> [Mise en pratique]
(a) D'après l'article sur la commémoration à l'Hyper Casher, combien de bougies avait-on disposées sur l'estrade ?
(b) Recopiez un passage de l'article sur la commémoration à l'Hyper Casher. Commencez aux mots « ParIlan Tsadik© MetulaNewsAgency » et arrêtez-vous après « an de cela. ».

> [Texte fourni]
Une réalité dure comme des statistiques

C’est vous qui êtes à Matignon, M. Valls (info # 011201/16) [Analyse]

ParIlan Tsadik© MetulaNewsAgency

 

Samedi soir, le Premier ministre français, M. Manuel Valls, s’est exprimé devant l’Hyper Casher de Vincennes, où quatre Juifs ont été tués par l’islamiste Amedy Coulibaly, le 9 janvier 2015, soit il y a exactement un an de cela.

 

M. Valls a allumé l’une des dix-neuf bougies disposées sur l’estrade, de même que les Grand-rabbin de France, le Cardinal-archevêque de Paris et le dirigeant du Conseil du culte musulman.

 

Le maire de la capitale, Anne Hidalgo, et le 1er Secrétaire du Parti socialiste, Jean-Christophe Cambadélis, les ont imités, sous les copieux sifflets du public. Le Président des Républicains, Nicolas Sarkozy, participait également à la cérémonie.

 

Si mon opinion intéresse quelqu’un, je pense que Manuel Valls est l’un des politiciens français les plus respectables en général, et, plus particulièrement, à l’égard d’Israël. Je n’ai pas oublié que le 16 décembre dernier, depuis la tribune de l’Assemblée Nationale, il avait condamné "toutes les campagnes de boycott des produits israéliens", ainsi que les manifestations d’ "un antisionisme qui bascule dans l’antisémitisme".

 

Je n’oublie pas non plus qu’il avait quitté la salle lors du vote des députés de l’Hexagone reconnaissant l’Etat de Palestine sur les "frontières" de 1967, sans négociations possibles concernant leur tracé, ce qui placerait ledit Etat palestinien, par endroits, à 14 km de la mer. 14 km parmi les plus densément peuplés de l’Etat hébreu.

 

C’est précisément là que je cesse de comprendre : pourquoi cet ami d’Israël ne s’est-il pas battu depuis l’estrade du parlement pour exposer ses vues ? Pourquoi n’a-t-il pas tenté de convaincre les députés socialistes, il est Premier ministre après tout ?

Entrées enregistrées
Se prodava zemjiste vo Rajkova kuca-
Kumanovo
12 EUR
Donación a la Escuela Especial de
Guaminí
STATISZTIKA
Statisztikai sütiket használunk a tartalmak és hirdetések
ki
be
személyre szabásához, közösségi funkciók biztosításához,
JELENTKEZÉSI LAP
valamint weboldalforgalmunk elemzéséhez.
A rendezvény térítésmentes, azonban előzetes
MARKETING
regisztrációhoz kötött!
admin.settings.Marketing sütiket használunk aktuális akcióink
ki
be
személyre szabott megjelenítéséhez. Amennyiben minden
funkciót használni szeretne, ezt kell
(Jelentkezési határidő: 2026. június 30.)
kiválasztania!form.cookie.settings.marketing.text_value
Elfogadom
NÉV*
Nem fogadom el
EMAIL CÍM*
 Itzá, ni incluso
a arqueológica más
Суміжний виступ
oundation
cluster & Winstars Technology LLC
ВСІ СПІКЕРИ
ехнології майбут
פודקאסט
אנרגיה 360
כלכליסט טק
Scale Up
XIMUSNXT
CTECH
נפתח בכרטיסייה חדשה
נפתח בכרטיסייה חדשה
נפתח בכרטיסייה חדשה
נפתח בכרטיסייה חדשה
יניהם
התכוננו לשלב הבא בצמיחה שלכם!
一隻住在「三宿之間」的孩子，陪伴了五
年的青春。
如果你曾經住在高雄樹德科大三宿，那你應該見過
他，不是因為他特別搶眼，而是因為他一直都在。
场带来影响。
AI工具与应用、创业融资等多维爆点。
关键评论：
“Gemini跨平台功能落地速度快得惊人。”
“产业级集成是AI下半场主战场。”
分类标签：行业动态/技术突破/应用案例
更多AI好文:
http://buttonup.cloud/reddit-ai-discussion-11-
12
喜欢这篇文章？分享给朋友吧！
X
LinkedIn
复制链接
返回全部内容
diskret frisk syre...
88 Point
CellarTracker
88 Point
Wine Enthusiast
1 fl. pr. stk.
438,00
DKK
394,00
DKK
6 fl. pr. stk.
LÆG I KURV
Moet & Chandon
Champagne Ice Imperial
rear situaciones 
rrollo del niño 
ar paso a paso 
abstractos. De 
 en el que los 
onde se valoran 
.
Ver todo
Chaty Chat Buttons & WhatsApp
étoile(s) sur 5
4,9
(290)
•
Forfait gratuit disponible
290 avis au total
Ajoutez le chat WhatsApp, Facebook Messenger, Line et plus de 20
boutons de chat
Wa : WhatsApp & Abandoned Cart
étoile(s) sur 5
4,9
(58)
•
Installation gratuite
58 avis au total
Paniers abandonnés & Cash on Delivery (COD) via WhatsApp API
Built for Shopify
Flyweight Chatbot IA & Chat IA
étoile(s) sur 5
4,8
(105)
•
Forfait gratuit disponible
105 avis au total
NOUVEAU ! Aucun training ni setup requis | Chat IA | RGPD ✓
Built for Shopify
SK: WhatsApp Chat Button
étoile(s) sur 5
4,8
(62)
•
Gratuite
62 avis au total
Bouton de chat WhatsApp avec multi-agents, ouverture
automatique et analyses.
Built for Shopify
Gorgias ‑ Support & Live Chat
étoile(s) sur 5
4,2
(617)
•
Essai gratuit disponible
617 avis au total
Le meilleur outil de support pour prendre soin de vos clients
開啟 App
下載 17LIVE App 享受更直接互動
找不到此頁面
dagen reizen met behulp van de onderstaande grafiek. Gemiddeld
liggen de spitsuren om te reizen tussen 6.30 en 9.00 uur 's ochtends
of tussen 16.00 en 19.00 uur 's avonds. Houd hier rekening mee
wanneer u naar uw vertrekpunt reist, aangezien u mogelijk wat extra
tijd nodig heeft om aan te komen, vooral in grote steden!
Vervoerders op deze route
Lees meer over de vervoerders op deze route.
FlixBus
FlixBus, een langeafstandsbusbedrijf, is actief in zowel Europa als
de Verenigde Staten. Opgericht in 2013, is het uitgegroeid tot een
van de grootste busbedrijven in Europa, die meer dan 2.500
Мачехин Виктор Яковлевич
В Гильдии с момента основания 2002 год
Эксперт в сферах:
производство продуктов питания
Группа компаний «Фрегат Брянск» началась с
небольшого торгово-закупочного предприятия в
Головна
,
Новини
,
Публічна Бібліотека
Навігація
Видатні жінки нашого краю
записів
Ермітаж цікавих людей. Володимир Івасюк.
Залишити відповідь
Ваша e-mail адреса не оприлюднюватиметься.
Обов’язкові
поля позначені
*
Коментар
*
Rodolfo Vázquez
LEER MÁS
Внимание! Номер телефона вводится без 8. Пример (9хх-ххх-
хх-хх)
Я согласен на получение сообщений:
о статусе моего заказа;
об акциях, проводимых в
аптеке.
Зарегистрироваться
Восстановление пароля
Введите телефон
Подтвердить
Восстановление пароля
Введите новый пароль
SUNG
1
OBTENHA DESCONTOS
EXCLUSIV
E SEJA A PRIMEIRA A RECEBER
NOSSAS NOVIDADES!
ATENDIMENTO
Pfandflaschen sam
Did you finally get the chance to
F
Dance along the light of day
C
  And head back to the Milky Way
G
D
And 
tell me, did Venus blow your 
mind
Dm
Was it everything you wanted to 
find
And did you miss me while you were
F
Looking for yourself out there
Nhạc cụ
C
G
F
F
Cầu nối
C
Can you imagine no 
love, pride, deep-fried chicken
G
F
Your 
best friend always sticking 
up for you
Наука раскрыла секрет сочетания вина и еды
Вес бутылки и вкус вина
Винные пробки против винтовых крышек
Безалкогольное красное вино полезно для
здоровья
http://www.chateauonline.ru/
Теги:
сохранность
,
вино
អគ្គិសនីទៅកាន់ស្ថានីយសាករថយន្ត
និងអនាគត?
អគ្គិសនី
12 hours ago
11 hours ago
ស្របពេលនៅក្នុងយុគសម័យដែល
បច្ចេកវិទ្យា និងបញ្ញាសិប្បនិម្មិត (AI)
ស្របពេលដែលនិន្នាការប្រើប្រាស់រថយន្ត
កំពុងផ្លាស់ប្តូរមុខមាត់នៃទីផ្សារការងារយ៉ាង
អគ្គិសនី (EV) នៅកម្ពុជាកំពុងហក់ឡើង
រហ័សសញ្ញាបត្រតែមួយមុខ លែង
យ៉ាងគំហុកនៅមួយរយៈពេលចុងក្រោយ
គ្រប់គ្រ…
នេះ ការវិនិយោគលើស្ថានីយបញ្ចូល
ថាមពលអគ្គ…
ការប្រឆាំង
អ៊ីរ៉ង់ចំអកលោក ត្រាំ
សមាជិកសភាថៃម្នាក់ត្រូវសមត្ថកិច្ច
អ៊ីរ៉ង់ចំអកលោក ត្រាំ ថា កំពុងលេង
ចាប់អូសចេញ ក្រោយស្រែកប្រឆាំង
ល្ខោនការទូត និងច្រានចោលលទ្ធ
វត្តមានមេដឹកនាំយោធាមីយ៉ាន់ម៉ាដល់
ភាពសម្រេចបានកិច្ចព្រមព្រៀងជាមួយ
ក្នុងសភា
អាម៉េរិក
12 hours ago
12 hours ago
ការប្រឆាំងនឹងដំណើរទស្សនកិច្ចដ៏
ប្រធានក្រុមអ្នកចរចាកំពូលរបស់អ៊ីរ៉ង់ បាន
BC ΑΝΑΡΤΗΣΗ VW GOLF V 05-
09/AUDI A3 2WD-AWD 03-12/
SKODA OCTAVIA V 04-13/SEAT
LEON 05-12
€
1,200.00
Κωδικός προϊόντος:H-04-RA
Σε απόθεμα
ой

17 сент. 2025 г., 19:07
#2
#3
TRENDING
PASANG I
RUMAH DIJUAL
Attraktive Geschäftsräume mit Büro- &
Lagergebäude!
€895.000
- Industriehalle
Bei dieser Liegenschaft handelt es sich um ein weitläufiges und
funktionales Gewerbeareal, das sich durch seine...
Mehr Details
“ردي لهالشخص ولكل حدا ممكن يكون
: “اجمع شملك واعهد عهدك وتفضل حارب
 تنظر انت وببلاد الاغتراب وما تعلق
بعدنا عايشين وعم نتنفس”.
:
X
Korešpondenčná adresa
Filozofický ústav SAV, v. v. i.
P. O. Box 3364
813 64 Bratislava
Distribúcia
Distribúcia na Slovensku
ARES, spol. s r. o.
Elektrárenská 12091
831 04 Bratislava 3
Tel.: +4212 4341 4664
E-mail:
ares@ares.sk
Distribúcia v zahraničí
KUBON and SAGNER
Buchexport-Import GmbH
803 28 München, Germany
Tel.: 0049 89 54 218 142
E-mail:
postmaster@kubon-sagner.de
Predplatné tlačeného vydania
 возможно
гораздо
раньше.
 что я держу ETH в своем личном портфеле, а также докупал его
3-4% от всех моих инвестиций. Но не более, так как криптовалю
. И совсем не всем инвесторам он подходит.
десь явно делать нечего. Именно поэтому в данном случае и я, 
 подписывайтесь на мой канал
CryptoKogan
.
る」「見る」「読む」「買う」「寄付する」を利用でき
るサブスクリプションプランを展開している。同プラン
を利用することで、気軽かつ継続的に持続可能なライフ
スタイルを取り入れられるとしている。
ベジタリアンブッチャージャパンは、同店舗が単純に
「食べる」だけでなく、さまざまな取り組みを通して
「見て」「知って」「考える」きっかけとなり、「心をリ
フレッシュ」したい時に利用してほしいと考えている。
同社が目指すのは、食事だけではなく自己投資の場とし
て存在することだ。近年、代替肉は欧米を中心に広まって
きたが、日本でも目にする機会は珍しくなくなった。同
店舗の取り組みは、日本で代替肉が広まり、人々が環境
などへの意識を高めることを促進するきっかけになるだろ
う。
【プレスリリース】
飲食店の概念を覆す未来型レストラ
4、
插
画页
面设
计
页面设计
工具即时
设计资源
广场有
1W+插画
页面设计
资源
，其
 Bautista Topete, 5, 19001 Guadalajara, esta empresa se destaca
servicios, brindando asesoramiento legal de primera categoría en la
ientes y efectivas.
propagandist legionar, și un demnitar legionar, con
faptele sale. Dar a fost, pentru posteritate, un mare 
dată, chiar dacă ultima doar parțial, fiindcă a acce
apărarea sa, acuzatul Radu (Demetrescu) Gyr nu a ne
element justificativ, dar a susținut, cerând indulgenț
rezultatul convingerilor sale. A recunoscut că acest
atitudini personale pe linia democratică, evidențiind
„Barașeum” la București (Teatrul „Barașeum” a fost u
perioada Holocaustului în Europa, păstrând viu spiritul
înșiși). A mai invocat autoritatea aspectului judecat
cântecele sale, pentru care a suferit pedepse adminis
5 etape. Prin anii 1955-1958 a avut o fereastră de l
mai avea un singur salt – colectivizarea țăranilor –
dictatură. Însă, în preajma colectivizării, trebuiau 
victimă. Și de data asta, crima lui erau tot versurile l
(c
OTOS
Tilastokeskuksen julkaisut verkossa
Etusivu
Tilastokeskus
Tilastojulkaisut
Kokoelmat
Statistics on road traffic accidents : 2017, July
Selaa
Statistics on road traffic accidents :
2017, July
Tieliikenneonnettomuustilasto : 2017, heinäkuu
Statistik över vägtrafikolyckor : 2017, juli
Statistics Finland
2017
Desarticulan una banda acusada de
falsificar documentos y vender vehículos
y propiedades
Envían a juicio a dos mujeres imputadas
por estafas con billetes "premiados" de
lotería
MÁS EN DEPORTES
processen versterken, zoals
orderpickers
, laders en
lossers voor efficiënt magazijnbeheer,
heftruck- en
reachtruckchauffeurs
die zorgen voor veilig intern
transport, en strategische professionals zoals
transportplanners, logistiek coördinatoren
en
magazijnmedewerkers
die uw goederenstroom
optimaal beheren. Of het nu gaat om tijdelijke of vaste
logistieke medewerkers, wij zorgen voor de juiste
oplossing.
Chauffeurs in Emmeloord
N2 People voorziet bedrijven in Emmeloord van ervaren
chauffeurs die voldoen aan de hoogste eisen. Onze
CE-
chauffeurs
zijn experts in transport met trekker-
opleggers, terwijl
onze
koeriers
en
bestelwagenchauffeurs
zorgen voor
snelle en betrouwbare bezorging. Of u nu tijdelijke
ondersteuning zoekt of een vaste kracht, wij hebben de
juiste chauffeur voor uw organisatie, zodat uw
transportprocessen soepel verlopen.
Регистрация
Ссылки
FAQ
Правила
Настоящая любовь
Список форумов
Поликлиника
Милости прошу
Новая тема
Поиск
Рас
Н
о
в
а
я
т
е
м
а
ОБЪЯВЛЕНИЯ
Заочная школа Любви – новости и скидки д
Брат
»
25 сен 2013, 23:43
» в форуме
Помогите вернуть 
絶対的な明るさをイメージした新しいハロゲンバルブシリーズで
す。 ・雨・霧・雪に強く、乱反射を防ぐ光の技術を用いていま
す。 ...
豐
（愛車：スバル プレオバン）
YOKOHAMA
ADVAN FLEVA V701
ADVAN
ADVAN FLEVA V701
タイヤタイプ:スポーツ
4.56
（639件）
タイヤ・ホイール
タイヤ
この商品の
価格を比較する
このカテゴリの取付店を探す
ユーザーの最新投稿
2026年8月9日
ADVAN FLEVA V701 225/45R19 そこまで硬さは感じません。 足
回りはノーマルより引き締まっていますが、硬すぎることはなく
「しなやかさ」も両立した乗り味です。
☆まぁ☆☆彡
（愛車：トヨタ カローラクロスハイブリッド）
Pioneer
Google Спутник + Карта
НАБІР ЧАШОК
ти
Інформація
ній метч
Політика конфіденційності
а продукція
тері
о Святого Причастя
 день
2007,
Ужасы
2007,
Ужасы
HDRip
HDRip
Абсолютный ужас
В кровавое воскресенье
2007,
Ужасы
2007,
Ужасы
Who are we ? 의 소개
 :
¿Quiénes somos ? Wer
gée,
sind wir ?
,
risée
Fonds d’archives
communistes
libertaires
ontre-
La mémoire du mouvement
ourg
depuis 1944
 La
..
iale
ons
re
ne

> [Réponses dans l'ordre]
(a) Dix-neuf bougies.

(b)
ParIlan Tsadik© MetulaNewsAgency

 

Samedi soir, le Premier ministre français, M. Manuel Valls, s’est exprimé devant l’Hyper Casher de Vincennes, où quatre Juifs ont été tués par l’islamiste Amedy Coulibaly, le 9 janvier 2015, soit il y a exactement un an de cela.